Years ago, the textbook I used for Intermediate Algebra mentioned relativity in the rational functions chapter. They gave an expression for observed speed (of galaxies separating). I wanted to help my students practice the algebraic steps involved in solving an equation (with lots of variables) for one variable, and made up a silly story about a galacto-cop chasing a possibly speeding pirate. I have a few questions.
The equation I used was equivalent to s = (u+v) / (1 + uv/c2), where u and v are the observed velocities of two objects moving in opposite directions. s is the speed at which they're separating. At earthly speeds, s would equal u+v. Simple. But near the speed of light things get complicated. If u and v are each over half the speed of light, u+v would give us an s value over the speed of light. That's apparently not possible. Einstein (and others?) came up with the equation above, which describes relativistic effects on velocity. I think. (Please correct my statements here if they're inaccurate, misleading, or confusing.)
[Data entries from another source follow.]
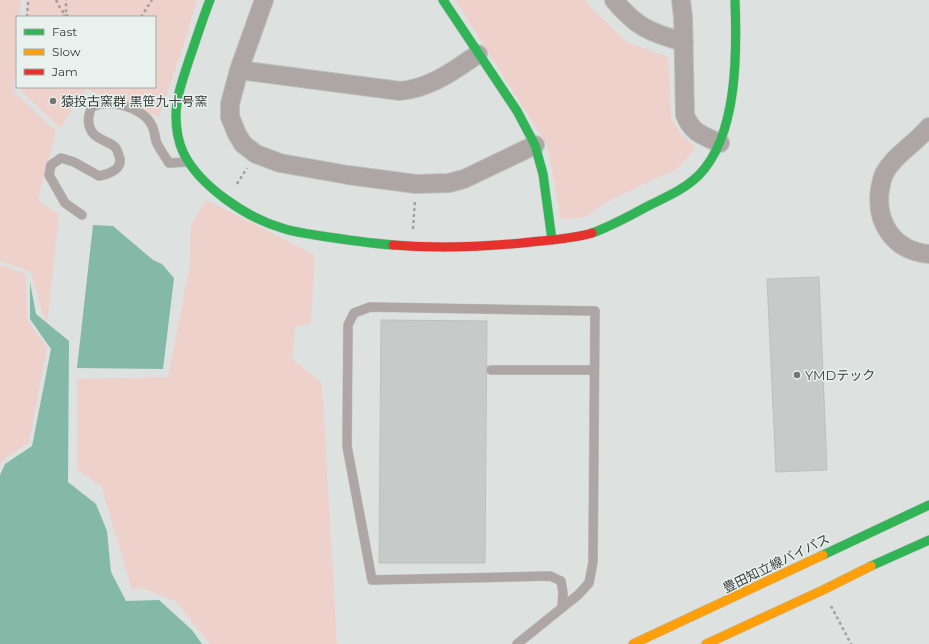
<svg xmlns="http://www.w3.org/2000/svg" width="929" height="644" font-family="Montserrat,'Noto Sans JP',sans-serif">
  <rect width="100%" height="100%" fill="#dde2e0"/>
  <path fill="#eed1cb" d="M0,0H21L19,17H17V43L14,92L56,131L38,200L59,215L47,323L41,309L31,272L0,261Z
    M27,0H197L187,34L159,117L86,89L60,128L20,90L21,87H155V17H26Z
    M455,0H586L590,7L627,42L668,57L671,118L681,134L696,148L676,170L652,180L605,203L586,217L561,219L547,145Z
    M206,200L315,255L311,323L295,327L292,359L322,383L337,644H210L175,601L142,588L132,590L101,486L77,470V379L168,377L189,269L191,225Z
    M0,265L26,274L27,320L47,347L29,442L3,460L0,466Z"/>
  <path fill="#84b9a7" d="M93,225L113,226L153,260L162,264L174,278L163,369L77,368Z
    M30,282L36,314L69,341L68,482L96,504L107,531L111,572L126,601L159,600L192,630L202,644H0V475L5,464L32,446L51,349L30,319Z"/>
  <path fill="#c6cac9" stroke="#bdc0bf" d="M819,277L827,470L776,472L767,279Z
    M381,320L487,321L485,563H379Z"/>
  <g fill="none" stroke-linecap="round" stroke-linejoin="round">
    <g stroke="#bdc0bf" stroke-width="10">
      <path id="lane" d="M82,215L65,203L49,175L51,165L61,158L74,162L99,176C109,174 124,169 119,156C118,153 117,149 115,147C109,141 97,140 92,132C87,124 88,117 91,108C106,97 142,107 151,124C154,128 155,136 156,141C159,149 165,156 169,163L188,162
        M491,370H594
        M517,644L578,595L589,583L593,562L595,311L370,307L354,313L348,325L347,446L372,580L550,576L561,581L563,593L562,608"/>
    </g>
    <g stroke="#bdc0bf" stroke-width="20">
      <path id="street" d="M264,0L239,70L230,104V117L237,134L243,144L256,154L280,163L348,175L416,184L449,183L464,179L535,145
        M614,0C636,27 651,33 684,42
        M681,0L683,17L685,115C692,133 703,136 720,143
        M239,70L400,91C431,88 453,71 478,54
        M929,127C915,144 894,155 884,174C882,179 881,184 880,189C875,223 894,251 929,254"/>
    </g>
    <g stroke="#bdc0bf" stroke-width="10">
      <path id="fast" d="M210,0C202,20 196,40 189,60C183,79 176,97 176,116C176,128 178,141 183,152C199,186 247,218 282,228C293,232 304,233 315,235C341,239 367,243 393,245
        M443,0L517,111L535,145L543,174L552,240
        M592,233C612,226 631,215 650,205C666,197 685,189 699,175C738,135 737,52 735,0
        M823,555L929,505
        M871,566L929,540"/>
    </g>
    <g stroke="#bdc0bf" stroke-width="10">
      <path id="slow" d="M633,644L823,555
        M706,644L823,590L871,566"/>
    </g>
    <g stroke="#bdc0bf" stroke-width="10">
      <path id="jam" d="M393,245C439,249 485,247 531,242C551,240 572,239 592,233"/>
    </g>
    <path stroke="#a4a09f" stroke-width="2.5" stroke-dasharray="3 3" stroke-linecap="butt" d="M56,0L61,10L69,17
      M27,17L28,2L30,0
      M63,17L66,14V0
      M141,17L152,0
      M237,184L247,168
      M413,229L415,200
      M831,606L851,644"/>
    <use href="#lane" stroke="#ada6a4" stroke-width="9"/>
    <use href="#street" stroke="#ada6a4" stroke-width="18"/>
    <use href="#fast" stroke="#30b455" stroke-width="9"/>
    <use href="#slow" stroke="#ff9f0a" stroke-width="9"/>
    <use href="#jam" stroke="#e5322d" stroke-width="9"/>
  </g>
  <g fill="#727675" stroke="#e8f1ed" stroke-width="1.5">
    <circle cx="53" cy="101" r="4"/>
    <circle cx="797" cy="375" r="4"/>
  </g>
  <g text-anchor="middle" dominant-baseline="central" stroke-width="3" stroke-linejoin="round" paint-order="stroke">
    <g font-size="13" fill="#393c3b" stroke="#e8f1ed" text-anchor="start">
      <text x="61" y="101">猿投古窯群 黒笹九十号窯</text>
      <text x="805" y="375">YMDテック</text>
    </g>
    <g font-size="13" fill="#393c3b" stroke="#e8f1ed">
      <text transform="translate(776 563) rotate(-26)">豊田知立線バイパス</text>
    </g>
  </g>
  <rect x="16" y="16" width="140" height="72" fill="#e8f1ed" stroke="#a2a9a6"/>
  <rect x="24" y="29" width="20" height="6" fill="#30b455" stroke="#a2a9a6"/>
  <text x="52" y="36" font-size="12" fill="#393c3b">Fast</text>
  <rect x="24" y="49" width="20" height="6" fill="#ff9f0a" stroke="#a2a9a6"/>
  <text x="52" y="56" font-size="12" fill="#393c3b">Slow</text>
  <rect x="24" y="69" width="20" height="6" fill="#e5322d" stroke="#a2a9a6"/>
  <text x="52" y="76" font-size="12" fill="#393c3b">Jam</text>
</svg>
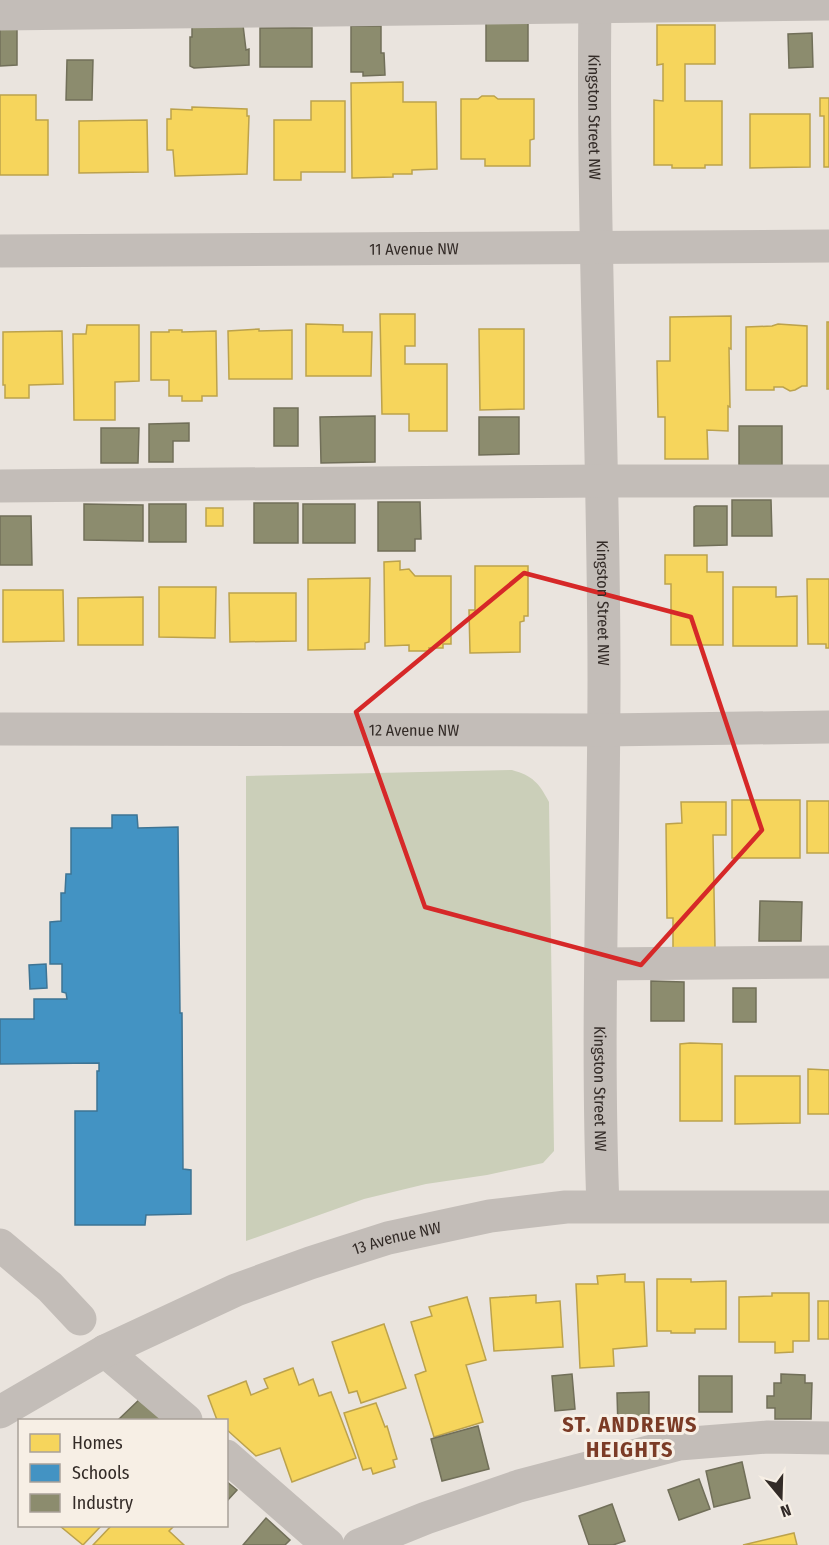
<svg xmlns="http://www.w3.org/2000/svg" width="829" height="1545" viewBox="0 0 829 1545" font-family="'Fira Sans Condensed',sans-serif">
<style>
.green{fill:#cbcfb9}
.homes{fill:#f6d55c;stroke:#bca24c;stroke-width:1.5}
.schools{fill:#4393c3;stroke:#3e7494;stroke-width:1.5}
.industry{fill:#8c8c6e;stroke:#716f59;stroke-width:1.5}
.lines{fill:none;stroke-linecap:round;stroke-linejoin:round}
.minor{stroke:#c3bdb8;stroke-width:33}
.marked{fill:none;stroke:#d62828;stroke-width:4.5;stroke-linejoin:round}
.labels{text-anchor:middle;stroke-width:6;stroke-linejoin:round;paint-order:stroke}
.street-label{font-size:16px;fill:#332b27;stroke:#f7efe5}
.district-label{font-size:22px;font-weight:bold;letter-spacing:1.5px;fill:#7b3b26;stroke:#f7efe5}
</style>
<rect width="100%" height="100%" fill="#eae4de"/>
<!-- green -->
<path class="green" d="M512,770C533,776 539,783 549,802L554,1151L543,1163L487,1175L426,1184L364,1199L246,1241V776Z"/>
<!-- homes -->
<g class="homes">
<polygon points="657,25 715,25 715,64 685,64 685,101 722,101 722,165 705,165 705,168 672,168 672,165 654,165 654,100 663,101 663,64 657,65"/>
<polygon points="403,82 403,102 436,102 437,169 412,170 412,174 393,174 393,177 352,178 351,83"/>
<polygon points="0,95 36,95 36,120 48,120 48,175 0,175"/>
<polygon points="482,96 494,96 498,99 534,99 534,139 530,140 530,166 485,166 485,159 461,159 461,99 478,99"/>
<polygon points="820,98 829,98 829,167 824,167 824,116 820,116"/>
<polygon points="311,101 345,101 345,172 301,172 301,180 274,180 274,120 311,120"/>
<polygon points="192,107 247,109 247,116 249,116 247,174 175,176 173,150 167,150 167,119 171,119 171,109 192,110"/>
<polygon points="750,114 810,114 810,167 750,168"/>
<polygon points="147,120 148,172 79,173 79,121"/>
<polygon points="380,314 415,314 415,346 405,346 405,364 447,364 447,431 409,431 409,414 382,414"/>
<polygon points="731,316 731,349 729,348 730,407 728,406 728,431 707,430 708,459 665,459 665,417 658,417 657,361 670,361 670,317"/>
<rect x="827" y="322" width="2" height="67"/>
<polygon points="306,324 343,325 343,332 372,332 371,376 306,376"/>
<polygon points="778,324 807,326 807,386 802,386 795,390 790,391 783,387 774,387 774,390 746,390 746,327 772,326"/>
<polygon points="87,325 139,325 139,381 115,382 115,420 74,420 73,334 86,334"/>
<polygon points="259,329 259,331 292,330 292,379 229,379 228,331"/>
<polygon points="479,329 524,329 524,409 480,410"/>
<polygon points="169,330 182,330 182,332 216,331 217,396 202,396 202,401 182,401 182,396 169,396 169,380 151,380 151,332 169,332"/>
<polygon points="62,331 63,384 29,385 29,398 5,398 5,385 3,385 3,332"/>
<rect x="206" y="508" width="17" height="18"/>
<polygon points="665,555 707,555 707,572 723,572 723,645 671,645 671,584 665,584"/>
<polygon points="400,561 400,570 409,569 415,576 451,576 451,644 443,644 443,648 429,648 430,651 409,651 409,645 385,646 384,562"/>
<polygon points="475,566 528,566 528,616 524,616 524,621 520,622 520,652 470,653 469,610 475,610"/>
<polygon points="370,578 369,642 365,643 365,649 308,650 308,579"/>
<polygon points="807,579 829,579 829,648 826,648 826,644 808,644"/>
<polygon points="159,587 216,587 215,638 159,637"/>
<polygon points="733,587 776,587 776,597 797,596 797,646 733,646"/>
<polygon points="3,590 63,590 64,641 3,642"/>
<polygon points="229,593 296,593 296,641 230,642"/>
<polygon points="143,597 143,645 78,645 78,598"/>
<rect x="732" y="800" width="68" height="58"/>
<rect x="807" y="801" width="22" height="52"/>
<polygon points="681,802 726,802 726,835 713,835 715,948 673,948 673,918 667,918 666,824 682,823"/>
<polygon points="690,1043 722,1044 722,1121 680,1121 680,1044"/>
<polygon points="808,1069 829,1070 829,1114 808,1114"/>
<polygon points="735,1076 800,1076 800,1123 735,1124"/>
<polygon points="625,1274 625,1282 644,1282 647,1346 613,1349 614,1366 580,1368 576,1284 598,1284 597,1276"/>
<polygon points="657,1279 691,1279 691,1282 726,1281 726,1329 695,1329 695,1333 671,1333 671,1331 657,1331"/>
<polygon points="772,1293 809,1293 809,1341 793,1341 793,1352 775,1353 775,1342 739,1342 739,1297 772,1296"/>
<polygon points="536,1295 536,1303 560,1301 563,1347 494,1351 490,1298"/>
<polygon points="467,1297 486,1360 466,1365 483,1422 434,1437 415,1375 426,1371 411,1322 432,1316 429,1307"/>
<rect x="818" y="1301" width="11" height="38"/>
<polygon points="384,1324 406,1388 361,1403 357,1391 349,1393 332,1342"/>
<polygon points="293,1368 299,1385 313,1379 319,1396 331,1392 356,1458 292,1482 280,1448 256,1456 226,1429 226,1420 217,1420 208,1396 246,1381 251,1395 268,1388 264,1379"/>
<polygon points="376,1403 385,1427 387,1426 397,1459 393,1460 395,1467 373,1474 371,1468 363,1470 344,1413"/>
<polygon points="60,1526 101,1526 83,1545"/>
<polygon points="111,1526 172,1526 173,1527 169,1531 184,1545 93,1545"/>
<polygon points="794,1533 797,1545 743,1545"/>
</g>
<!-- schools -->
<g class="schools">
<polygon points="112,815 137,815 138,828 178,827 180,1013 182,1013 183,1169 191,1170 191,1214 146,1215 145,1225 75,1225 75,1111 97,1111 97,1071 99,1071 99,1063 0,1064 0,1019 34,1019 34,999 67,999 66,993 62,992 62,964 50,964 50,922 61,921 61,893 65,893 66,874 71,874 71,828 112,828"/>
<polygon points="46,964 47,988 30,989 29,965"/>
</g>
<!-- industry -->
<g class="industry">
<polygon points="528,21 528,61 486,61 486,22"/>
<polygon points="243,25 246,50 249,49 249,65 194,68 190,66 190,37 192,37 192,26"/>
<polygon points="351,26 381,26 381,53 384,53 385,75 363,76 363,72 351,72"/>
<polygon points="0,27 17,27 17,65 0,66"/>
<rect x="260" y="28" width="52" height="39"/>
<polygon points="812,33 813,67 789,68 788,34"/>
<polygon points="67,60 93,60 92,100 66,100"/>
<rect x="274" y="408" width="24" height="38"/>
<polygon points="375,416 375,462 321,463 320,417"/>
<polygon points="479,417 519,417 519,454 479,455"/>
<polygon points="189,423 189,441 173,441 173,462 149,462 149,424"/>
<rect x="739" y="426" width="43" height="39"/>
<polygon points="101,428 139,428 138,463 101,463"/>
<polygon points="732,500 771,500 772,536 732,536"/>
<polygon points="378,502 420,502 421,539 415,539 415,551 378,551"/>
<rect x="254" y="503" width="44" height="40"/>
<polygon points="84,504 143,505 143,541 84,540"/>
<rect x="149" y="504" width="37" height="38"/>
<rect x="303" y="504" width="52" height="39"/>
<polygon points="696,506 727,506 727,545 694,546 694,507"/>
<polygon points="0,516 31,516 32,565 0,565"/>
<polygon points="760,901 802,902 801,941 759,941"/>
<polygon points="651,981 684,982 684,1021 651,1021"/>
<rect x="733" y="988" width="23" height="34"/>
<polygon points="572,1374 575,1409 555,1411 552,1376"/>
<polygon points="781,1374 805,1375 805,1383 812,1383 811,1419 775,1419 775,1408 767,1408 767,1396 774,1396 774,1383 781,1383"/>
<rect x="699" y="1376" width="33" height="36"/>
<polygon points="649,1392 649,1428 618,1428 617,1393"/>
<polygon points="142,1397 165,1420 118,1420"/>
<polygon points="478,1426 489,1469 442,1481 431,1439"/>
<polygon points="742,1462 750,1498 714,1507 706,1471"/>
<polygon points="699,1479 710,1509 679,1520 668,1490"/>
<polygon points="226,1481 237,1490 226,1502"/>
<polygon points="612,1504 625,1541 613,1545 589,1545 579,1516"/>
<polygon points="266,1518 290,1540 285,1545 243,1545"/>
</g>
<g class="lines">
<!-- minor -->
<g class="minor">
<path id="s1" d="M595,0C592,226 604,453 604,679C604,854 596,1031 603,1206"/>
<polyline points="0,14 829,4"/>
<path id="s2" d="M0,251L829,246"/>
<polyline points="0,486 602,481 829,481"/>
<path id="s3" d="M0,729L604,730L829,727"/>
<polyline points="602,964 829,962"/>
<polyline points="0,1245 50,1287 80,1319"/>
<polyline points="105,1351 186,1420"/>
<path id="s4" d="M0,1412L105,1351L236,1290L310,1263L388,1238L490,1216L566,1207H829"/>
<polyline points="226,1456 328,1545"/>
<polyline points="359,1545 426,1518 519,1486 679,1444 768,1437 829,1438"/>
</g>
</g>
<!-- marked area -->
<path class="marked" d="M524,573L691,617L762,830L641,965L425,907L356,712Z"/>
<g class="labels">
<!-- street labels -->
<g class="street-label">
<text dy="6" stroke="none"><textPath href="#s1" startOffset="117">Kingston Street NW</textPath></text>
<text dy="6" stroke="none"><textPath href="#s2" startOffset="414">11 Avenue NW</textPath></text>
<text dy="6" stroke="none"><textPath href="#s1" startOffset="603">Kingston Street NW</textPath></text>
<text dy="6" stroke="none"><textPath href="#s3" startOffset="414">12 Avenue NW</textPath></text>
<text dy="6" stroke="none"><textPath href="#s1" startOffset="1089">Kingston Street NW</textPath></text>
<text dy="6" stroke="none"><textPath href="#s4" startOffset="435">13 Avenue NW</textPath></text>
</g>
<!-- district labels -->
<g class="district-label">
<text x="630" y="1432">ST. ANDREWS<tspan x="630" dy="25">HEIGHTS</tspan></text>
</g>
</g>
<!-- legend -->
<rect x="18" y="1419" width="210" height="108" fill="#f7efe5" stroke="#a9a199" stroke-width="1.5"/>
<rect x="30" y="1434" width="30" height="18" fill="#f6d55c" stroke="#a9a199" stroke-width="1.5"/>
<text x="72" y="1449" font-size="18" fill="#332b27">Homes</text>
<rect x="30" y="1464" width="30" height="18" fill="#4393c3" stroke="#a9a199" stroke-width="1.5"/>
<text x="72" y="1479" font-size="18" fill="#332b27">Schools</text>
<rect x="30" y="1494" width="30" height="18" fill="#8c8c6e" stroke="#a9a199" stroke-width="1.5"/>
<text x="72" y="1509" font-size="18" fill="#332b27">Industry</text>
<!-- north arrow -->
<g transform="translate(781 1497) rotate(161)" stroke="#f7efe5" stroke-width="4.5" paint-order="stroke">
<path d="M0-4.5L10 22L0 15L-10 22Z" fill="#332b27"/>
<text y="-9" font-size="16" font-weight="bold" text-anchor="middle" fill="#332b27">N</text>
</g>
</svg>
What I wanted to do with my students was to solve for u. I got u = (s-v) * c^2 / (c^2 - sv). First question, is this legitimate?
My story was that the galacto-cop's 'radar' (what else should I call it?) gave her the pirate's speed of separation from her ship, but she wants to know the pirate's 'true' speed, and has to figure this version of the formula out. I claimed the galactic 'speed limit' was 1/4*c.
My understanding of relativity is weak, and I'd like to get this story down a little better before I tell it in class this semester. Help?